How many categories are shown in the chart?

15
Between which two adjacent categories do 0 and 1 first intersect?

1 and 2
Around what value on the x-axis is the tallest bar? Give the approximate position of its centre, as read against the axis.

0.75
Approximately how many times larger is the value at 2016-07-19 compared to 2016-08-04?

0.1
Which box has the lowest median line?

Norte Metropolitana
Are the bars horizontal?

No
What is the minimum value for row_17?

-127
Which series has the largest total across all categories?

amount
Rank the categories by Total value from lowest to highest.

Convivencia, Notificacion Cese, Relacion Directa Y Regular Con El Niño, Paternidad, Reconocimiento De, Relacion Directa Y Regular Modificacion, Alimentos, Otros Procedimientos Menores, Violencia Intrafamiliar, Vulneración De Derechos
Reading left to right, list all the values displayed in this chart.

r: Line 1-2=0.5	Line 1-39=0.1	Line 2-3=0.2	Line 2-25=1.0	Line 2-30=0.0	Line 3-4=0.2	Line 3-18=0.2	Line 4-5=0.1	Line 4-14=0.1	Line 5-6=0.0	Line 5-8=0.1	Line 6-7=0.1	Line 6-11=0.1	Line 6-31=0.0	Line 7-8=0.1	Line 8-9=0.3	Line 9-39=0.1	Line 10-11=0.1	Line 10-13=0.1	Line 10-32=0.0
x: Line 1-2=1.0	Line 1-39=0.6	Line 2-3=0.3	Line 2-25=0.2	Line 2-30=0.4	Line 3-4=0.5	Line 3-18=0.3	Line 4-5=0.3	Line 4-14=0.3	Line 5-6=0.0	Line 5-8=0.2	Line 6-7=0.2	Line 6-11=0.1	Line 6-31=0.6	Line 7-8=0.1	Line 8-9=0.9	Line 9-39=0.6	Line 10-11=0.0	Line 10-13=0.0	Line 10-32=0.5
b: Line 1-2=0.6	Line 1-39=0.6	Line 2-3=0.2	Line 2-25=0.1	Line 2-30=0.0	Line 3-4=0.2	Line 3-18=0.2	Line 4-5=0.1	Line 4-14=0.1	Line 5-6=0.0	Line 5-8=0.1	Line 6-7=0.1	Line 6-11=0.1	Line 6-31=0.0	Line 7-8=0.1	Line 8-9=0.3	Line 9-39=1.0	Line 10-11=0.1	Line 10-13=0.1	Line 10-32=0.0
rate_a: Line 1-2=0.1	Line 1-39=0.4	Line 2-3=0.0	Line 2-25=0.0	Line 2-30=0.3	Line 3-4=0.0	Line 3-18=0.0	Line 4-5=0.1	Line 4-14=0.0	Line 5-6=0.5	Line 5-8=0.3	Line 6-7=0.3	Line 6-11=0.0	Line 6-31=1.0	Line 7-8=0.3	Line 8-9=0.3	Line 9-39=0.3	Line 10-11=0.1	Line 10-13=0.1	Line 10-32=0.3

########################################

## EXERCISE AIM
Can you copy the entries above word for word, starting with the very first line and ending with the line that contains "Rank the categories", with both of those lines included?

## RESULT OF THE TASK
How many categories are shown in the chart?

15
Between which two adjacent categories do 0 and 1 first intersect?

1 and 2
Around what value on the x-axis is the tallest bar? Give the approximate position of its centre, as read against the axis.

0.75
Approximately how many times larger is the value at 2016-07-19 compared to 2016-08-04?

0.1
Which box has the lowest median line?

Norte Metropolitana
Are the bars horizontal?

No
What is the minimum value for row_17?

-127
Which series has the largest total across all categories?

amount
Rank the categories by Total value from lowest to highest.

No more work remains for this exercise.